Iran droht Israel mit Vergeltung

von Redaktion

VON M. SCHMITT & A. BÄNSCH

Teheran/Damaskus – Am Montag waren bei einem Luftangriff auf das iranische Botschaftsgelände in der syrischen Hauptstadt Damaskus zwei Brigadegeneräle und fünf weitere Mitglieder der mächtigen iranischen Revolutionsgarden (IRGC) getötet worden. Die 1979 gegründeten IRGC sind Irans Elitestreitmacht, die einen möglichen Sturz des Regimes verhindern und die Staatsideologie schützen soll. Bei den Generälen handelte es sich um Mohammed-Resa Sahedi und seinen Stellvertreter Mohammed Hadi Hadschi Rahimi.

Für den Iran gibt es keine Zweifel, dass Israel verantwortlich ist. „Das boshafte Regime wird durch unsere tapferen Männer bestraft werden. Wir werden dafür sorgen, dass sie dieses und ähnliche Verbrechen bereuen, so Gott will“, sagte Staatsoberhaupt Ajatollah Ali Chamenei am Dienstag. Religionsführer Chamenei ist der mächtigste Mann im Iran und zugleich Oberbefehlshaber der Streitkräfte. Auch Irans Präsident Ebrahim Raisi drohte Israel mit Konsequenzen und bezeichnete den Angriff als „terroristisches Verbrechen“. Ein israelischer Militärsprecher sagte, man kommentiere keine Berichte in ausländischen Medien.
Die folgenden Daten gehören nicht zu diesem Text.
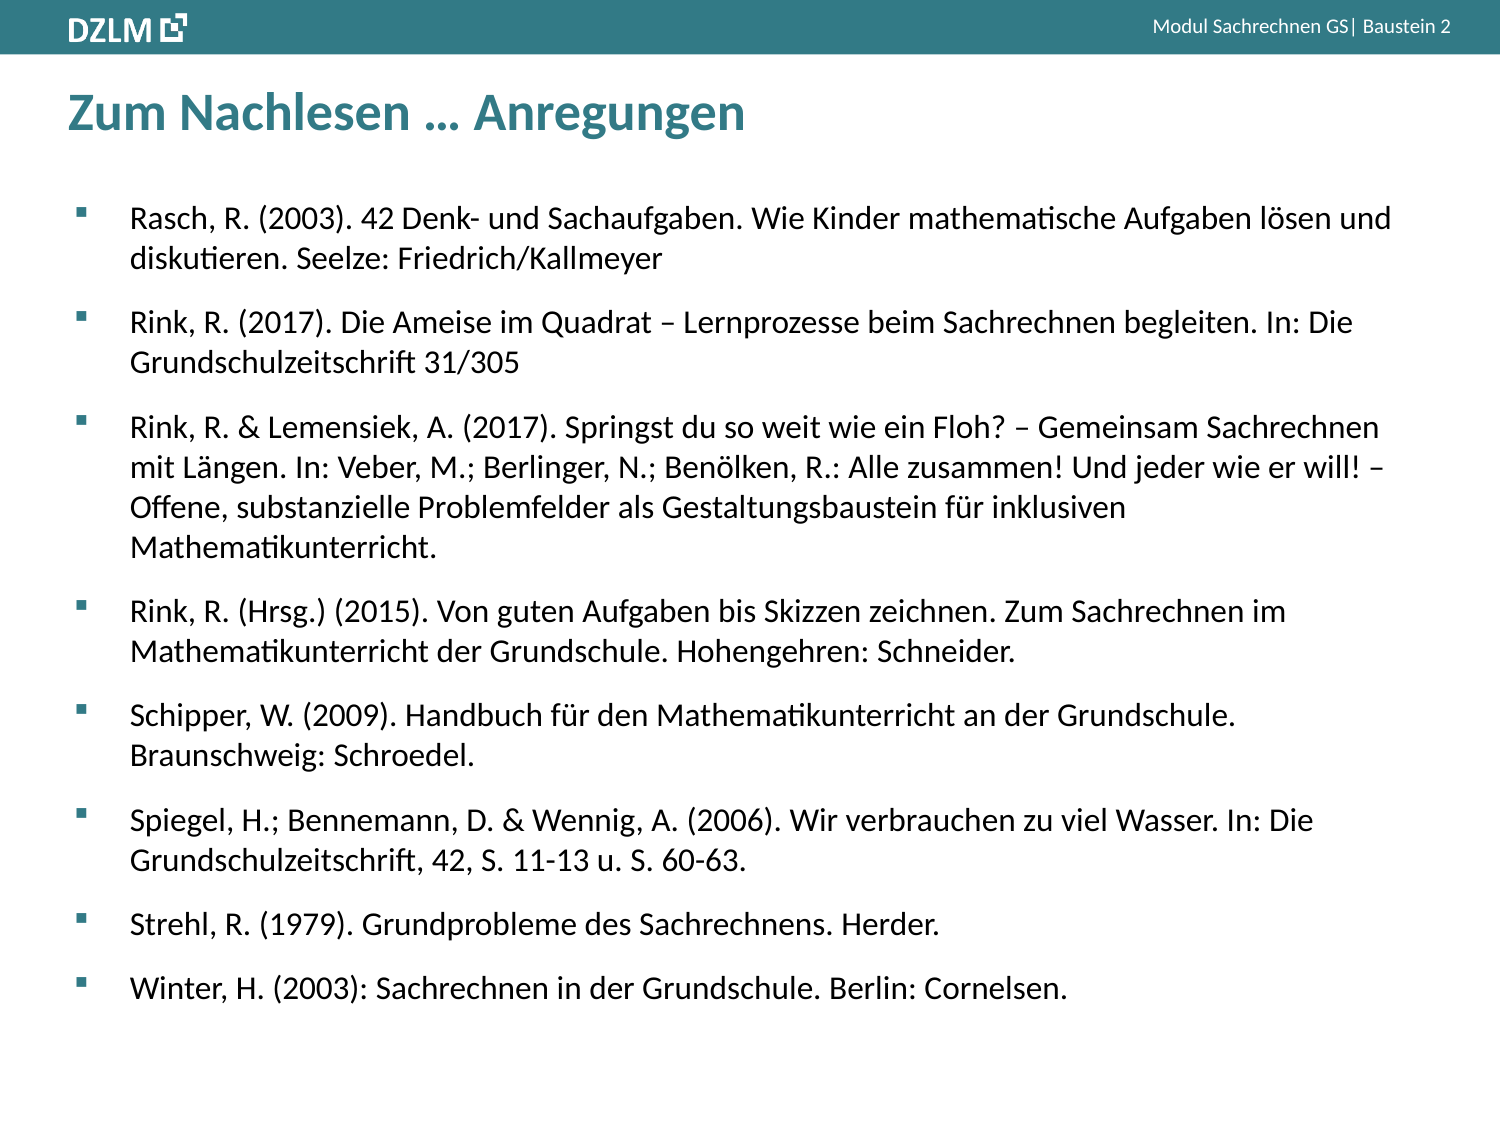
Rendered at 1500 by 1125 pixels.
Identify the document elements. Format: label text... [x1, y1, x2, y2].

Wie und wann Irans Staatsmacht reagiert, ist völlig offen. Beobachter gehen davon aus, dass eine militärische Aktion der eigenen Streitkräfte erfolgen wird und nicht über eine der mit dem Iran verbündeten Milizen. So könnte Teheran israelische Ziele in der Region attackieren. Dass Irans Revolutionsgarden Israel direkt angreifen und damit einen regionalen Krieg riskieren, gilt als äußerst unwahrscheinlich.

Mitte Januar hatte der Iran als Vergeltung für die Tötung eines hochrangigen IRGC-Offiziers Ende Dezember Raketen auf Ziele im Irak und Syrien abgefeuert. Dabei soll im Nordirak unter anderem ein Geschäftsmann getötet worden sein, dem laut iranischen Medien Verbindungen zu Israel unterstellt wurden. Die Raketen flogen damals rund 1200 Kilometer weit – in etwa die gleiche Entfernung, die Raketen vom Westen des Iran aus benötigen, um Tel Aviv oder Jerusalem zu erreichen. Auch diesmal könnte der Iran so seine Drohgebärde gegen Israel aufrechterhalten. Der Politikwissenschaftler Thomas Jäger sagte dem Sender NTV, möglich sei auch, dass der Iran US-Ziele in der Region ins Visier nehme.

Israels Luftwaffe bombardiert immer wieder Ziele im benachbarten Syrien und will damit verhindern, dass der Iran und mit ihm verbündete Milizen wie die libanesische Hisbollah ihren militärischen Einfluss im Land ausweiten.

Beobachter sehen in dem Angriff eine neue Qualität, da das Botschaftsgelände iranischen Boden repräsentiert. Das saudische Außenministerium erklärte am Dienstag, Angriffe auf diplomatische Einrichtungen stellten einen Verstoß gegen das internationale Recht und gegen diplomatische Immunität dar. Ägypten äußerte sich ähnlich. Das Golfemirat Katar nannte den Angriff einen „eklatanten Verstoß“ gegen internationale Abkommen und Konventionen.

Botschaften und Konsulate stehen im Völkerrecht unter besonderem Schutz. Die Wiener Konvention für diplomatische Beziehungen von 1961 sieht die Unverletzlichkeit der Räumlichkeiten einer diplomatischen Vertretung vor. Im aktuellen Fall muss Syrien als Empfangsland für die Sicherheit des Konsulats des Entsendestaats Iran sorgen. Was passiert, wenn ein Drittstaat die Immunität einer Botschaft verletzt, ist in der Wiener Konvention nicht explizit geregelt. UN-Generalsekretär António Guterres verurteilte am Dienstagabend den Angriff. Das „Prinzip der Unantastbarkeit“ von diplomatischen und konsularischen Einrichtungen müsse eingehalten werden. Guterres rief alle Beteiligten zu größtmöglicher Zurückhaltung auf.